1a : intended for or restricted to the use of a particular person or group or class of persons : not freely available to the public
  b : belonging to or concerning an individual person, company, or interest
  c (1) : restricted to the individual or arising independently of others
  (2) :carried on by an individual independently rather than under institutional or organizational direction or support
  (3) :being educated by independent study, under the direction of a tutor, or in a private school
  d (1) :affecting an individual or small group : RESTRICTED, PERSONAL
  (2) :affecting the interests of a particular person, class or group of persons, or locality : not general in effect
  e :of, relating to, or receiving hospital service in which the patient has more privileges than a semiprivate or ward patient (as in having his own doctor, a room to himself, and extended visiting hours)

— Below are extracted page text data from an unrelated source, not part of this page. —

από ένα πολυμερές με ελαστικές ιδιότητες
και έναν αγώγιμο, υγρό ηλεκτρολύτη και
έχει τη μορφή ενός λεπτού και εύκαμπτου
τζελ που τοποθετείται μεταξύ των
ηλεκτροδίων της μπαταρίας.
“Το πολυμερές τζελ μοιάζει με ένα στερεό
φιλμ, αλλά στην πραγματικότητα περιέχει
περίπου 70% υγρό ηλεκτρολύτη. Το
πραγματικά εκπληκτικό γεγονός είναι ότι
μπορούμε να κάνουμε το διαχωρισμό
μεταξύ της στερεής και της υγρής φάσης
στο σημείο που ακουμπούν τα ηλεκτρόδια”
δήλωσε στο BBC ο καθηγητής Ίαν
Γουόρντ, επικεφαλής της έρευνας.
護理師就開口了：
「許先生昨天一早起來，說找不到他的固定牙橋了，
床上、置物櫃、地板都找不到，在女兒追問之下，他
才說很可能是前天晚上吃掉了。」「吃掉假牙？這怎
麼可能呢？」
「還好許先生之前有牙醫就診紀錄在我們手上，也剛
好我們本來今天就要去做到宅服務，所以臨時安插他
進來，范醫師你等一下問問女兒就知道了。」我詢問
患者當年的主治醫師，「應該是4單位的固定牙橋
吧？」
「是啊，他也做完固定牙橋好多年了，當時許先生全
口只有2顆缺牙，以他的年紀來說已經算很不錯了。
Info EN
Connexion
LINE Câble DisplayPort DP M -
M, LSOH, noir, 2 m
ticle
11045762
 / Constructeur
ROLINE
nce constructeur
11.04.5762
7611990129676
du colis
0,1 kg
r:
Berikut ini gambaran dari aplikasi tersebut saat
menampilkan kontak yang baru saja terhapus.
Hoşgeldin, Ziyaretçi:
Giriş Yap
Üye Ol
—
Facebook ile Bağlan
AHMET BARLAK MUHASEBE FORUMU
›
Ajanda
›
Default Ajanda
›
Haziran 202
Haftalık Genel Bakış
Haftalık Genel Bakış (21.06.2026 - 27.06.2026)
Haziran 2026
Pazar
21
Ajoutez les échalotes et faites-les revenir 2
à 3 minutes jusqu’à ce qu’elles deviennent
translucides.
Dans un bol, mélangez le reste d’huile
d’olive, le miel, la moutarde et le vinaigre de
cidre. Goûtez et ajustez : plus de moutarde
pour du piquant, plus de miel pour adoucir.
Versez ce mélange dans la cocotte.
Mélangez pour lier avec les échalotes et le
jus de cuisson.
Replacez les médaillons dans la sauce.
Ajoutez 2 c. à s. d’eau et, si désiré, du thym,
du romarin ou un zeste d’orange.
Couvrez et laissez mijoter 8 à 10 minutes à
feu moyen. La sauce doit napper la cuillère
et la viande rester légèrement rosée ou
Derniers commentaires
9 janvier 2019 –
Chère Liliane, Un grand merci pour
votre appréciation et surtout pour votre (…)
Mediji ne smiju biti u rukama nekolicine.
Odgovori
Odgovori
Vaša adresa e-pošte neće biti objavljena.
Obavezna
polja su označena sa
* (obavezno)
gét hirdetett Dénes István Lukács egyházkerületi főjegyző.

2 a (1) :not invested with or engaged in public office or employment
  (2) :not related to or dependent on one's official position : PERSONAL
  b :of military personnel : of the lowest rank : having attained no title of rank or distinction
  c (1) :manufactured, made, or issued by other than government means
  (2) :issued by private not public authority but acceptable as money either because of intrinsic value or exchange value guaranteed by issuer d of clothing : CIVILIAN -- used especially by the Salvation Army
3a :sequestered from company or observation : withdrawn from public notice
  b :free from the company of others : ALONE
  c :not known publicly or carried on in public : not open : SECRET; especially : intended only for the persons involved -- compare CONFIDENTIAL
  d : having knowledge not publicly available : holding a confidential relationship to something
 e :obsolete : peculiar to a particular person
  f :being or considered unsuitable for public mention, use, or display -- used especially of the genital organs

The space inside your toilet cubicle is certainly private in sense 3b, "free from the company of others"; but not in sense 1a, "not freely available to the public", since any member (or couple of members) of the public can use the same facility as soon as the previous person has finished doing whatever the hell it is that they're doing in there. The details of exactly what is meant by being in private or in public would have to be spelled out in very careful detail in any relevant law. And of course there are thousands of such laws, specific to states, provinces, counties, or cities, and they won't be all that carefully written, because (a) laws generally aren't very carefully written anyway, and (b) laws governing any kind of behavior that someone could think lewd are likely to get even less scrutiny than a tax cut, since no legislator who wants to get re-elected is going to stand up and quibble if that would appear to put him in the position of arguing for the likes of couples who want to be free to slip into the john for a quick screw. And (some Italian reader correct me if I'm wrong) Judge Luciano Storaci probably doesn't have to run for election. An American county court judge who has to gain public support for re-election to keep his or her job might not have been as inclined as Judge Storaci to dismiss a public indecency case.